La fosse ne désemplit pas, l’impatience se lit sur les visages et à la nuit tombée c’est une légende que nous allons accueillir. 50 ans de carrière, Alice Cooper est un monstre de scène, sa réputation n’est plus à faire. Et comment décrire ce moment, entre le gros rock et la scénographie, au delà d’un concert c’est un véritable spectacle que nous avons eu. D’habitude, je n’aime pas trop les show à l’américaine, très millimétré…Mais là, c’est tellement bien fait qu’on se laisse emporter par cette sombre folie. Le show est magistral, que ce soit pour les visuels diffusés sur l’écran ou par les mises en scène avec sa guillotine et des personnages tout droit sortis de cet univers gothique et théâtral. Bien sûr, il jouera entre autres, Snakebite avec son boa sur les épaules, No More Mr. Nice Guy et Poison dans des lumières violettes. Plus surprenante, sa reprise de Pink Floyd, Another Breaking the wall m’a littéralement scotchée! Certes, ce genre de show n’apporte pas beaucoup d’échanges avec le public, mais ils ont pris le temps de saluer et remercier la foule sur la fin. Quelle performance, quel groupe c’était tout simplement fou et forcément mémorable.


Voilà, c’est des étoiles plein les yeux et des souvenirs plein la tête que je quitte le site de Pratgraussals. Quelle superbe édition encore une fois, du bonheur chaque soir sur la grande scène, il y en avait pour tout les goûts. C’est ça Pause Guitare, on chante, on danse, on découvre, on kiffe.
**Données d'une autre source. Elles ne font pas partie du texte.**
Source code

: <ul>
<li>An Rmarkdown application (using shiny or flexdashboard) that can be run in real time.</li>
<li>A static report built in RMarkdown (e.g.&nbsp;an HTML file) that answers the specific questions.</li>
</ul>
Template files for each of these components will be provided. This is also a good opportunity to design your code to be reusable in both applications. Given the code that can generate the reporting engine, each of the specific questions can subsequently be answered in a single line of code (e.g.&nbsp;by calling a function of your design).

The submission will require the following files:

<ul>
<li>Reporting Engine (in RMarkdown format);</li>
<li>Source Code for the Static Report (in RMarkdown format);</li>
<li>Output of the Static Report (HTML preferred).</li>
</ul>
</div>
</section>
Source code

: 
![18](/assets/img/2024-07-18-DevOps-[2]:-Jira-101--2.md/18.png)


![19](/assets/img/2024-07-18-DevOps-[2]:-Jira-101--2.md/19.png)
Tout ça se passe dans une ambiance chaleureuse, des bénévoles adorables, un site très propre et agréable.
Le off, en centre ville d’Albi a encore cette année fait un carton plein, cet évènement est aussi toujours très attendu par les Albigeois.
Les soirées au Grand Théâtre, ont elles aussi eu du succès cette année avec une superbe programmation.
Et pour finir, un grand bravo à Etienne Fletcher, gagnant du prix Magyd Cherfi, il sera donc le premier nom de la 29 ème édition.

Un énorme merci à Arpèges et Trémolos pour l’accueil et l’organisation au top, c’est un vrai plaisir pour nous d’être là chaque année.